§ **DO ZROBIENIA**
Przepisz wiernie wszystkie wiersze z poniższych danych, niczego w nich nie zmieniając.

(Wpisy zbioru danych)
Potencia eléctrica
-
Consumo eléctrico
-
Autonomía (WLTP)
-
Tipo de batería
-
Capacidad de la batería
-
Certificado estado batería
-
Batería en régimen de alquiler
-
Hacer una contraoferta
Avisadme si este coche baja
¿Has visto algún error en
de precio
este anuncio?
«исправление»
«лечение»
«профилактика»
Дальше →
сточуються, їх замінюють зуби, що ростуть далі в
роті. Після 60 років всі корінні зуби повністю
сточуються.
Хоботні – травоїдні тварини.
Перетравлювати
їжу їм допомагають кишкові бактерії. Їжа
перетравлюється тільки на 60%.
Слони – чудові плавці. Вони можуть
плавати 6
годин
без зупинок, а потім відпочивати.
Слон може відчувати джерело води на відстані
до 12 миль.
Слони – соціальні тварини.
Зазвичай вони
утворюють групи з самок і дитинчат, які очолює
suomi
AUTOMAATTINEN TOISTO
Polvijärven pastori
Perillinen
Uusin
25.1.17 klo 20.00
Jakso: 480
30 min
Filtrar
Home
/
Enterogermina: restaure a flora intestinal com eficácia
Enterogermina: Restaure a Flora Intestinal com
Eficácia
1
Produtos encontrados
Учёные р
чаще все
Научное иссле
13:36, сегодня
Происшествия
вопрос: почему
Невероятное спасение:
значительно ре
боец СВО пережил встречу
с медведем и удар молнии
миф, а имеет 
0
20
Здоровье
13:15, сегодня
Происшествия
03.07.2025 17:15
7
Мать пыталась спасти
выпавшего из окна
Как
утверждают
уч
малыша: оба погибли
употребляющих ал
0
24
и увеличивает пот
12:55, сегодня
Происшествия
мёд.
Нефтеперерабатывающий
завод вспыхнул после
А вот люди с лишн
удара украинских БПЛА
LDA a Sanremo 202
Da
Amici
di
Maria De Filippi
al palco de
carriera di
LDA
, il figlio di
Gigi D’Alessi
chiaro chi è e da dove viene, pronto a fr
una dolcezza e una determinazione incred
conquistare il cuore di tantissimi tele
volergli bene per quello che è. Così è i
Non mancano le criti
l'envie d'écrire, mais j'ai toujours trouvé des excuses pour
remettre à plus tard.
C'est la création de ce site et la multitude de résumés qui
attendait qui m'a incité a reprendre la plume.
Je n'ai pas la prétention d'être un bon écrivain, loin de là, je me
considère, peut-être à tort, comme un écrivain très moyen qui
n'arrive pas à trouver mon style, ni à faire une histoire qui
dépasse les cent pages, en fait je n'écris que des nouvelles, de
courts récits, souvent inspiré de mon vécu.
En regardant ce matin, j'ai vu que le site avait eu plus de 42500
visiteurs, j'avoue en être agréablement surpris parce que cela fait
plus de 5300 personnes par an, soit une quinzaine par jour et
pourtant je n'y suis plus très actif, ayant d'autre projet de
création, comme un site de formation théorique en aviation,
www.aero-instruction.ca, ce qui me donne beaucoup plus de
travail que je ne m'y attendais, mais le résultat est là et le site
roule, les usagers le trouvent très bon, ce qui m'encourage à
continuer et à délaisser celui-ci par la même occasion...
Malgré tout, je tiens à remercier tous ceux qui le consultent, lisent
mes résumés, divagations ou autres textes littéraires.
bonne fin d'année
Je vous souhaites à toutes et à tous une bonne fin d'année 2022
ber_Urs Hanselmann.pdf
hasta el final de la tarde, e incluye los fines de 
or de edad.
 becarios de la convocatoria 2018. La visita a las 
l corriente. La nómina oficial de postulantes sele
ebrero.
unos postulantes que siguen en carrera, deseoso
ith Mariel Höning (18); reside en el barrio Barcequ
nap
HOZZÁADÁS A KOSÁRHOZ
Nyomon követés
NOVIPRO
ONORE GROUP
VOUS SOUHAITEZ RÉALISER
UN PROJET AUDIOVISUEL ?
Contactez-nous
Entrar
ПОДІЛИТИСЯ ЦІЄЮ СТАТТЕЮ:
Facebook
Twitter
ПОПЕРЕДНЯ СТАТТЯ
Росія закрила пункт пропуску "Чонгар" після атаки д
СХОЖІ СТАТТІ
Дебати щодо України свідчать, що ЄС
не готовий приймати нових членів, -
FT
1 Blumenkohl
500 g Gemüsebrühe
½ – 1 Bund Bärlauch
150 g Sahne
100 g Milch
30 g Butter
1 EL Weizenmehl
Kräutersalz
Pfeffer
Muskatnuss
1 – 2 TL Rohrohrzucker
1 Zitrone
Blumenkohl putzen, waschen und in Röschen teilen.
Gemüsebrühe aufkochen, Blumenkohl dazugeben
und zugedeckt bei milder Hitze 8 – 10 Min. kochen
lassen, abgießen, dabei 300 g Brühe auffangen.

§ **WYNIK ĆWICZENIA**
Potencia eléctrica
-
Consumo eléctrico
-
Autonomía (WLTP)
-
Tipo de batería
-
Capacidad de la batería
-
Certificado estado batería
-
Batería en régimen de alquiler
-
Hacer una contraoferta
Avisadme si este coche baja
¿Has visto algún error en
de precio
este anuncio?
«исправление»
«лечение»
«профилактика»
Дальше →
сточуються, їх замінюють зуби, що ростуть далі в
роті. Після 60 років всі корінні зуби повністю
сточуються.
Хоботні – травоїдні тварини.
Перетравлювати
їжу їм допомагають кишкові бактерії. Їжа
перетравлюється тільки на 60%.
Слони – чудові плавці. Вони можуть
плавати 6
годин
без зупинок, а потім відпочивати.
Слон може відчувати джерело води на відстані
до 12 миль.
Слони – соціальні тварини.
Зазвичай вони
утворюють групи з самок і дитинчат, які очолює
suomi
AUTOMAATTINEN TOISTO
Polvijärven pastori
Perillinen
Uusin
25.1.17 klo 20.00
Jakso: 480
30 min
Filtrar
Home
/
Enterogermina: restaure a flora intestinal com eficácia
Enterogermina: Restaure a Flora Intestinal com
Eficácia
1
Produtos encontrados
Учёные р
чаще все
Научное иссле
13:36, сегодня
Происшествия
вопрос: почему
Невероятное спасение:
значительно ре
боец СВО пережил встречу
с медведем и удар молнии
миф, а имеет 
0
20
Здоровье
13:15, сегодня
Происшествия
03.07.2025 17:15
7
Мать пыталась спасти
выпавшего из окна
Как
утверждают
уч
малыша: оба погибли
употребляющих ал
0
24
и увеличивает пот
12:55, сегодня
Происшествия
мёд.
Нефтеперерабатывающий
завод вспыхнул после
А вот люди с лишн
удара украинских БПЛА
LDA a Sanremo 202
Da
Amici
di
Maria De Filippi
al palco de
carriera di
LDA
, il figlio di
Gigi D’Alessi
chiaro chi è e da dove viene, pronto a fr
una dolcezza e una determinazione incred
conquistare il cuore di tantissimi tele
volergli bene per quello che è. Così è i
Non mancano le criti
l'envie d'écrire, mais j'ai toujours trouvé des excuses pour
remettre à plus tard.
C'est la création de ce site et la multitude de résumés qui
attendait qui m'a incité a reprendre la plume.
Je n'ai pas la prétention d'être un bon écrivain, loin de là, je me
considère, peut-être à tort, comme un écrivain très moyen qui
n'arrive pas à trouver mon style, ni à faire une histoire qui
dépasse les cent pages, en fait je n'écris que des nouvelles, de
courts récits, souvent inspiré de mon vécu.
En regardant ce matin, j'ai vu que le site avait eu plus de 42500
visiteurs, j'avoue en être agréablement surpris parce que cela fait
plus de 5300 personnes par an, soit une quinzaine par jour et
pourtant je n'y suis plus très actif, ayant d'autre projet de
création, comme un site de formation théorique en aviation,
www.aero-instruction.ca, ce qui me donne beaucoup plus de
travail que je ne m'y attendais, mais le résultat est là et le site
roule, les usagers le trouvent très bon, ce qui m'encourage à
continuer et à délaisser celui-ci par la même occasion...
Malgré tout, je tiens à remercier tous ceux qui le consultent, lisent
mes résumés, divagations ou autres textes littéraires.
bonne fin d'année
Je vous souhaites à toutes et à tous une bonne fin d'année 2022
ber_Urs Hanselmann.pdf
hasta el final de la tarde, e incluye los fines de 
or de edad.
 becarios de la convocatoria 2018. La visita a las 
l corriente. La nómina oficial de postulantes sele
ebrero.
unos postulantes que siguen en carrera, deseoso
ith Mariel Höning (18); reside en el barrio Barcequ
nap
HOZZÁADÁS A KOSÁRHOZ
Nyomon követés
NOVIPRO
ONORE GROUP
VOUS SOUHAITEZ RÉALISER
UN PROJET AUDIOVISUEL ?
Contactez-nous
Entrar
ПОДІЛИТИСЯ ЦІЄЮ СТАТТЕЮ:
Facebook
Twitter
ПОПЕРЕДНЯ СТАТТЯ
Росія закрила пункт пропуску "Чонгар" після атаки д
СХОЖІ СТАТТІ
Дебати щодо України свідчать, що ЄС
не готовий приймати нових членів, -
FT
1 Blumenkohl
500 g Gemüsebrühe
½ – 1 Bund Bärlauch
150 g Sahne
100 g Milch
30 g Butter
1 EL Weizenmehl
Kräutersalz
Pfeffer
Muskatnuss
1 – 2 TL Rohrohrzucker
1 Zitrone
Blumenkohl putzen, waschen und in Röschen teilen.
Gemüsebrühe aufkochen, Blumenkohl dazugeben
und zugedeckt bei milder Hitze 8 – 10 Min. kochen
lassen, abgießen, dabei 300 g Brühe auffangen.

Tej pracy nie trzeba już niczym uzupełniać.